Endoscopic sclerotherapy for esophageal varices in children with extrahepatic portal venous obstruction: a follow-up study

Affiliations

Endoscopic sclerotherapy for esophageal varices in children with extrahepatic portal venous obstruction: a follow-up study

S K Yachha et al. J Pediatr Gastroenterol Nutr. 1997 Jan.

Abstract

Background: Results of treatment with endoscopic sclerotherapy for esophageal varices in children extrahepatic portal venous obstruction are limited.
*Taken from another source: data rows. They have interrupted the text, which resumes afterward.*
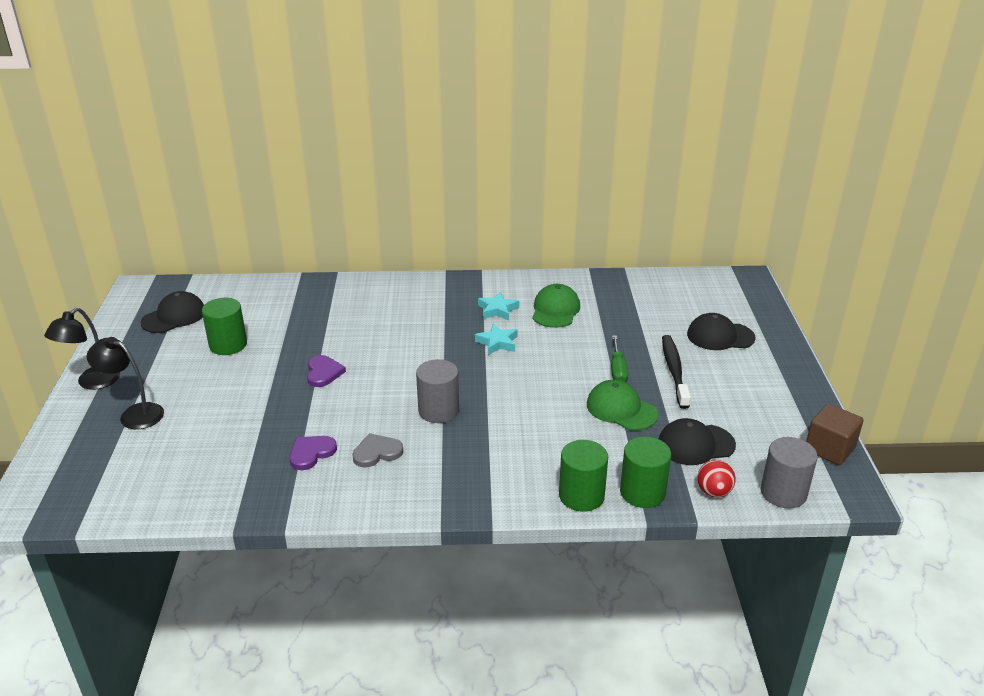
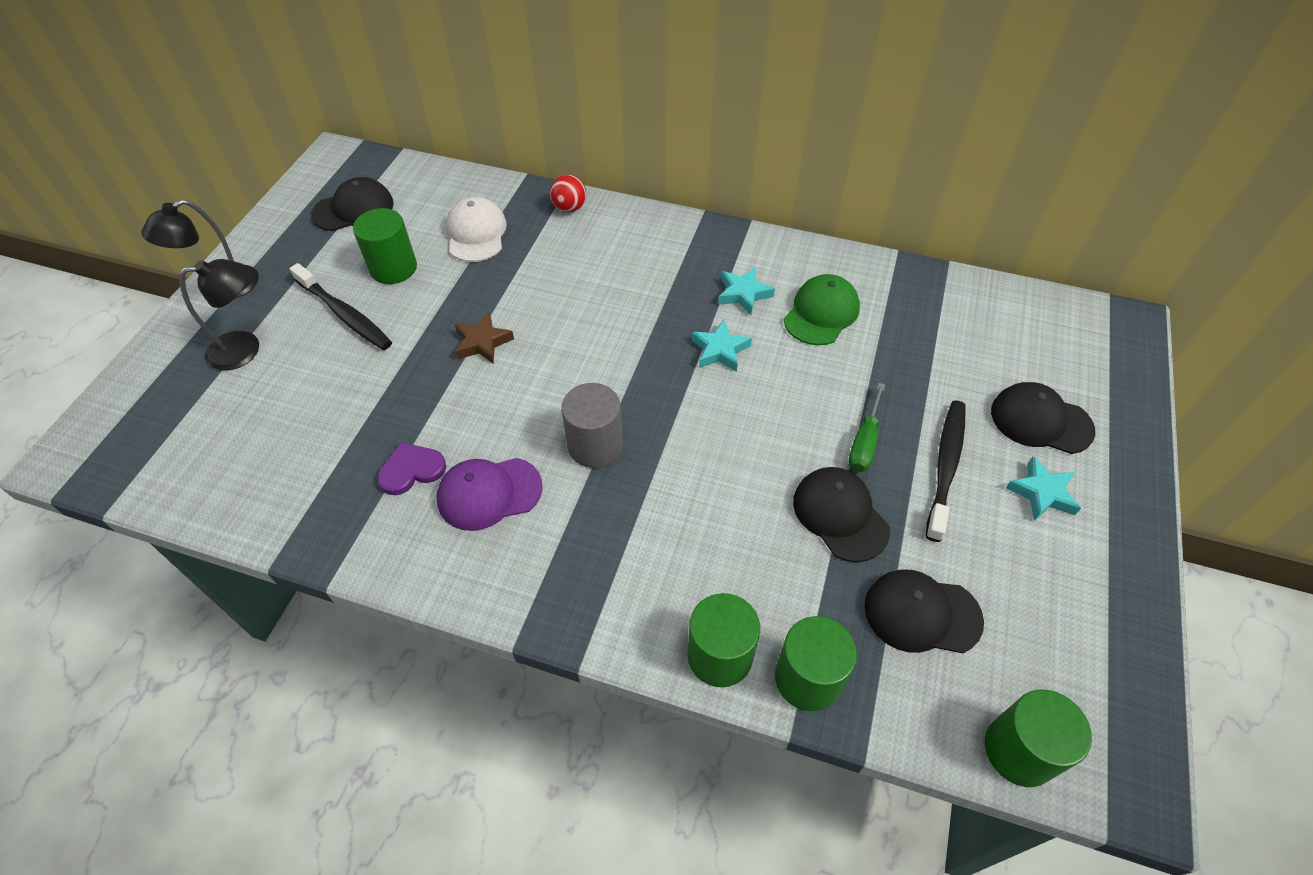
camera: 20 degrees right, 20 degrees up
black lamp [87,337,164,429] -> black lamp turned 120 degrees clockwise [179,259,259,370]
purple heart [307,355,346,387] -> brown star [455,312,514,364]
grey heart [352,433,403,468] -> purple cap [437,458,543,531]
green cap [587,380,658,431] -> black cap [793,467,890,562]
red ball [697,460,736,497] -> red ball moved to [550,174,586,212]
grey cylinder [761,437,818,509] -> green cylinder [985,690,1092,787]
brown cube [806,404,864,465] -> none
none -> black toothbrush [289,263,392,350]
none -> white cap [446,197,507,262]
none -> turquoise star [1006,456,1081,521]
Methods: A prospective study was undertaken of fifty children (mean age, 7.4 +/- 3.8 years; range, 4 months to 14 years) with esophageal variceal bleeding caused by extrahepatic portal venous obstruction (EHPVO) treated by repeated intravariceal endoscopic sclerotherapy (EST) at intervals of 2-3 weeks until eradication (no varices on endoscopy).

Results: Eradication of varices was achieved in 44 children (88%) with a mean of eight sessions per child. In six other cases, variceal grade decreased by 50% from the initial grades. Bleeding episodes at presentation were controlled in all of the children with first ET >. Over a mean follow-up period of 19 months (range, 12-36 months), a total of 15 episodes of rebleeding occurred in 13 children (26%) before the third session of EST and all were controlled with EST. Risk of rebleeding in children with eradicated varices (n = 44) significantly decreased from 0.2 episodes per month to nil after eradication. None of the children without eradicated varices had rebleeding. Thus, EST was successful in controlling rebleeding in all of the cases. Recurrence of varices was observed in five children (10%). None of our children either required surgery for EST failure or died.

Conclusions: EST is a safe and effective nonsurgical mode of therapy in controlling esophageal variceal bleeding in children with EHPVO. Significant variceal bleeding did not occur during the relatively short follow-up in this series.